• _Document images with source code_
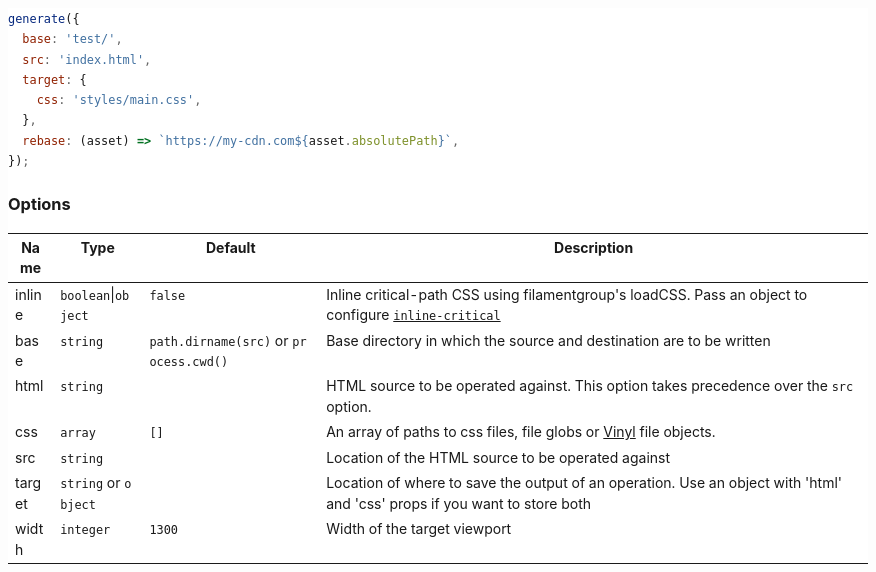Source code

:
 ```js
generate({
  base: 'test/',
  src: 'index.html',
  target: {
    css: 'styles/main.css',
  },
  rebase: (asset) => `https://my-cdn.com${asset.absolutePath}`,
});
```

### Options

| Name                | Type                   | Default                                                                                                                                                                                | Description                                                                                                                                                                                                                                                                                                                                                                     |
| ------------------- | ---------------------- | -------------------------------------------------------------------------------------------------------------------------------------------------------------------------------------- | ------------------------------------------------------------------------------------------------------------------------------------------------------------------------------------------------------------------------------------------------------------------------------------------------------------------------------------------------------------------------------- |
| inline              | `boolean`\|`object`    | `false`                                                                                                                                                                                | Inline critical-path CSS using filamentgroup's loadCSS. Pass an object to configure [`inline-critical`](https://github.com/bezoerb/inline-critical#inlinehtml-styles-options)                                                                                                                                                                                                   |
| base                | `string`               | `path.dirname(src)` or `process.cwd()`                                                                                                                                                 | Base directory in which the source and destination are to be written                                                                                                                                                                                                                                                                                                            |
| html                | `string`               |                                                                                                                                                                                        | HTML source to be operated against. This option takes precedence over the `src` option.                                                                                                                                                                                                                                                                                         |
| css                 | `array`                | `[]`                                                                                                                                                                                   | An array of paths to css files, file globs or [Vinyl](https://www.npmjs.com/package/vinyl) file objects.                                                                                                                                                                                                                                                                        |
| src                 | `string`               |                                                                                                                                                                                        | Location of the HTML source to be operated against                                                                                                                                                                                                                                                                                                                              |
| target              | `string` or `object`   |                                                                                                                                                                                        | Location of where to save the output of an operation. Use an object with 'html' and 'css' props if you want to store both                                                                                                                                                                                                                                                       |
| width               | `integer`              | `1300`                                                                                                                                                                                 | Width of the target viewport                                                                                                                                                                                                                                                                                                                                                    |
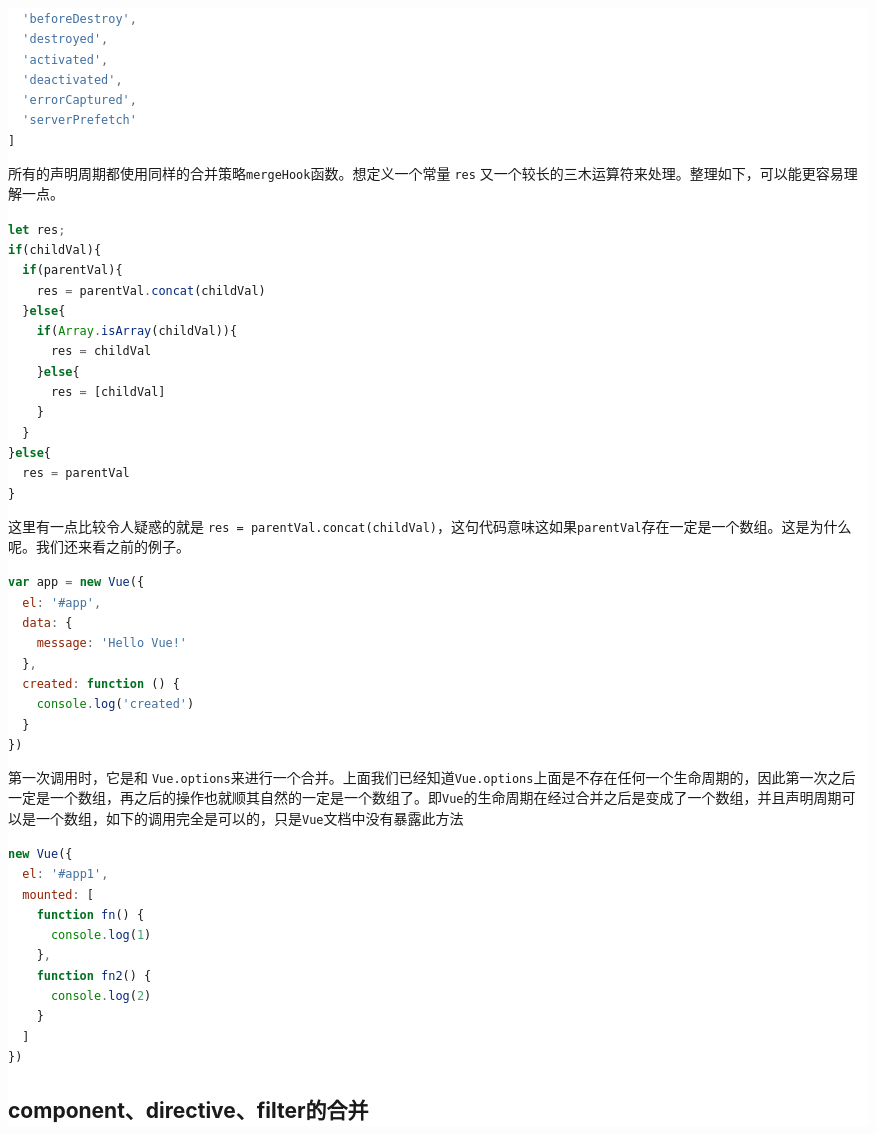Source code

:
 ```js
  'beforeDestroy',
  'destroyed',
  'activated',
  'deactivated',
  'errorCaptured',
  'serverPrefetch'
]
```
所有的声明周期都使用同样的合并策略`mergeHook`函数。想定义一个常量 `res` 又一个较长的三木运算符来处理。整理如下，可以能更容易理解一点。
```js
let res;
if(childVal){
  if(parentVal){
    res = parentVal.concat(childVal)
  }else{
    if(Array.isArray(childVal)){
      res = childVal
    }else{
      res = [childVal]
    }
  }
}else{
  res = parentVal
}
```
这里有一点比较令人疑惑的就是 `res = parentVal.concat(childVal)`，这句代码意味这如果`parentVal`存在一定是一个数组。这是为什么呢。我们还来看之前的例子。
```js
var app = new Vue({
  el: '#app',
  data: {
    message: 'Hello Vue!'
  },
  created: function () {
    console.log('created')
  }
})
```
第一次调用时，它是和 `Vue.options`来进行一个合并。上面我们已经知道`Vue.options`上面是不存在任何一个生命周期的，因此第一次之后一定是一个数组，再之后的操作也就顺其自然的一定是一个数组了。即`Vue`的生命周期在经过合并之后是变成了一个数组，并且声明周期可以是一个数组，如下的调用完全是可以的，只是`Vue`文档中没有暴露此方法
```js
new Vue({
  el: '#app1',
  mounted: [
    function fn() {
      console.log(1)
    },
    function fn2() {
      console.log(2)
    }
  ]
})
```
## component、directive、filter的合并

• _EXERCISE_
Reproduce the records exactly, images excluded.

• _TASK RESULT_
Source code

:
 ```js
generate({
  base: 'test/',
  src: 'index.html',
  target: {
    css: 'styles/main.css',
  },
  rebase: (asset) => `https://my-cdn.com${asset.absolutePath}`,
});
```

### Options

| Name                | Type                   | Default                                                                                                                                                                                | Description                                                                                                                                                                                                                                                                                                                                                                     |
| ------------------- | ---------------------- | -------------------------------------------------------------------------------------------------------------------------------------------------------------------------------------- | ------------------------------------------------------------------------------------------------------------------------------------------------------------------------------------------------------------------------------------------------------------------------------------------------------------------------------------------------------------------------------- |
| inline              | `boolean`\|`object`    | `false`                                                                                                                                                                                | Inline critical-path CSS using filamentgroup's loadCSS. Pass an object to configure [`inline-critical`](https://github.com/bezoerb/inline-critical#inlinehtml-styles-options)                                                                                                                                                                                                   |
| base                | `string`               | `path.dirname(src)` or `process.cwd()`                                                                                                                                                 | Base directory in which the source and destination are to be written                                                                                                                                                                                                                                                                                                            |
| html                | `string`               |                                                                                                                                                                                        | HTML source to be operated against. This option takes precedence over the `src` option.                                                                                                                                                                                                                                                                                         |
| css                 | `array`                | `[]`                                                                                                                                                                                   | An array of paths to css files, file globs or [Vinyl](https://www.npmjs.com/package/vinyl) file objects.                                                                                                                                                                                                                                                                        |
| src                 | `string`               |                                                                                                                                                                                        | Location of the HTML source to be operated against                                                                                                                                                                                                                                                                                                                              |
| target              | `string` or `object`   |                                                                                                                                                                                        | Location of where to save the output of an operation. Use an object with 'html' and 'css' props if you want to store both                                                                                                                                                                                                                                                       |
| width               | `integer`              | `1300`                                                                                                                                                                                 | Width of the target viewport                                                                                                                                                                                                                                                                                                                                                    |
Source code

:
 ```js
  'beforeDestroy',
  'destroyed',
  'activated',
  'deactivated',
  'errorCaptured',
  'serverPrefetch'
]
```
所有的声明周期都使用同样的合并策略`mergeHook`函数。想定义一个常量 `res` 又一个较长的三木运算符来处理。整理如下，可以能更容易理解一点。
```js
let res;
if(childVal){
  if(parentVal){
    res = parentVal.concat(childVal)
  }else{
    if(Array.isArray(childVal)){
      res = childVal
    }else{
      res = [childVal]
    }
  }
}else{
  res = parentVal
}
```
这里有一点比较令人疑惑的就是 `res = parentVal.concat(childVal)`，这句代码意味这如果`parentVal`存在一定是一个数组。这是为什么呢。我们还来看之前的例子。
```js
var app = new Vue({
  el: '#app',
  data: {
    message: 'Hello Vue!'
  },
  created: function () {
    console.log('created')
  }
})
```
第一次调用时，它是和 `Vue.options`来进行一个合并。上面我们已经知道`Vue.options`上面是不存在任何一个生命周期的，因此第一次之后一定是一个数组，再之后的操作也就顺其自然的一定是一个数组了。即`Vue`的生命周期在经过合并之后是变成了一个数组，并且声明周期可以是一个数组，如下的调用完全是可以的，只是`Vue`文档中没有暴露此方法
```js
new Vue({
  el: '#app1',
  mounted: [
    function fn() {
      console.log(1)
    },
    function fn2() {
      console.log(2)
    }
  ]
})
```
## component、directive、filter的合并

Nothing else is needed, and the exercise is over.